Reinforcement Learning
A machine learning algorithm paradigm mentioned, where an agent learns to make decisions by taking actions in an environment.
Empirical Risk Function Framework
A framework for machine learning algorithms that aims to minimize an objective function.
Gradient Descent
An algorithm used to minimize an objective function by iteratively taking steps proportional to the negative of the gradient of the function.
Output Unit (y double dot)
A component in a learning machine that produces a prediction, often a sigmoidal function of input patterns and parameters.
Input Units (sI)
Nodes that receive and represent components of an input pattern, where each component is an activation level.
Connection Weights (theta)
Parameters in a learning machine that represent the strength of the connections between input units and an output unit.

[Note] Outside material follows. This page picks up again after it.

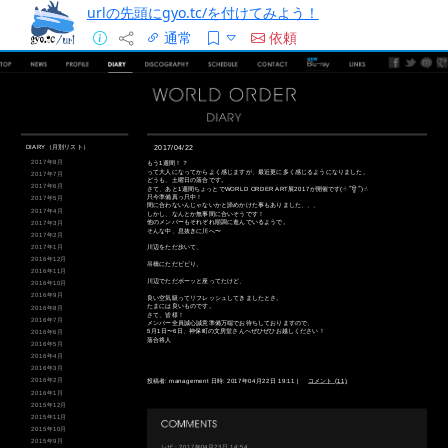
urlの先頭にgyo.tc/を付けてみよう！
通常
依頼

Sigmoidal Function (Logistic Sigmoid)
A common activation function defined as 1 / (1 + e^(-x)), which outputs a value between 0 and 1, often interpreted as a probability.
Goal of Learning
To minimize the empirical risk function by adjusting the machine's parameters (connection weights).
Batch Gradient Descent
An optimization strategy where all training data is used to compute the derivative of the empirical risk function to update parameters in each iteration.
Learning Rate (gamma t)
A scalar variable in gradient descent algorithms that determines the step size for parameter updates, also called step size.
Function Decomposition
A technique to dissect a complicated function into a sequence of simpler, easy-to-work-with functions for easier derivative computation.
Scalar Chain Rule
A calculus rule for finding the derivative of a composite function, stating that if f is a function of h, and h is a function of g, and g is a function of theta, then df/d(theta) = df/dh * dh/dg * dg/d(theta).
Continuously Differentiable
A property of a function where all its partial derivatives exist and are continuous.
Gradient (g)
Defined as the transpose of the derivative of a scalar function with respect to a vector of parameters (dl/d(theta)), resulting in a column vector.

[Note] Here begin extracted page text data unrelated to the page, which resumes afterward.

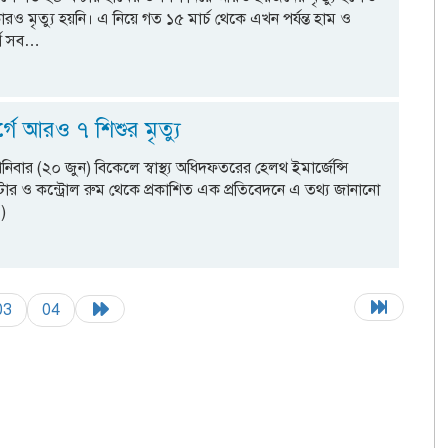
কারও মৃত্যু হয়নি। এ নিয়ে গত ১৫ মার্চ থেকে এখন পর্যন্ত হাম ও
গে সব…
গে আরও ৭ শিশুর মৃত্যু
শনিবার (২০ জুন) বিকেলে স্বাস্থ্য অধিদফতরের হেলথ ইমার্জেন্সি
টার ও কন্ট্রোল রুম থেকে প্রকাশিত এক প্রতিবেদনে এ তথ্য জানানো
)
03
04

Derivative of a Vector of Functions (Jacobian Matrix)
For a vector-valued function v that maps R^q to R^m, its derivative with respect to theta is an m x q matrix where element (i, j) is the derivative of the i-th component function (vi) with respect to the j-th input variable (thetaj).
Vector Chain Rule
A generalization of the chain rule for vector-valued functions, using Jacobian matrices: dF/d(theta) = dU/dV * dV/d(theta).
Adaptive Learning Rule
A learning rule where parameters are updated using only a single data record at a time, rather than the entire dataset.

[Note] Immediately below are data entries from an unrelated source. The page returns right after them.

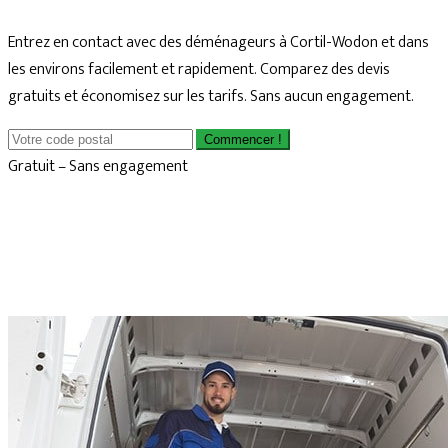
Entrez en contact avec des déménageurs à Cortil-Wodon et dans
les environs facilement et rapidement. Comparez des devis
gratuits et économisez sur les tarifs. Sans aucun engagement.
Commencer !
Gratuit – Sans engagement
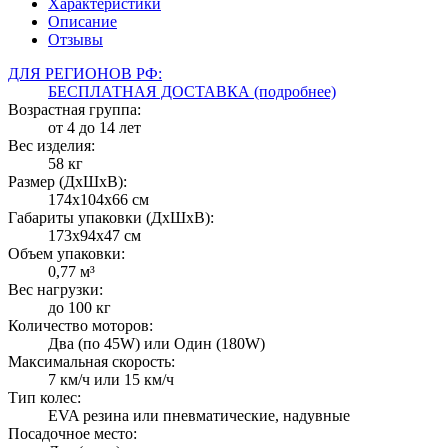
Характеристики
Описание
Отзывы
ДЛЯ РЕГИОНОВ РФ:
БЕСПЛАТНАЯ ДОСТАВКА (подробнее)
Возрастная группа:
от 4 до 14 лет
Вес изделия:
58 кг
Размер (ДxШxВ):
174x104x66 см
Габариты упаковки (ДxШxВ):
173x94x47 см
Объем упаковки:
0,77 м³
Вес нагрузки:
до 100 кг
Количество моторов:
Два (по 45W) или Один (180W)
Максимальная скорость:
7 км/ч или 15 км/ч
Тип колес:
EVA резина или пневматические, надувные
Посадочное место:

Log-likelihood Loss (Cross-entropy Loss)
An objective function particularly suitable for supervised learning tasks where the target (y_I) is binary (0 or 1), minimizing minus the log of either the predicted probability or (1-predicted probability).
Softmax
An activation function used in multi-class classification where output nodes represent probabilities for each class, all of which are non-negative and sum up to one.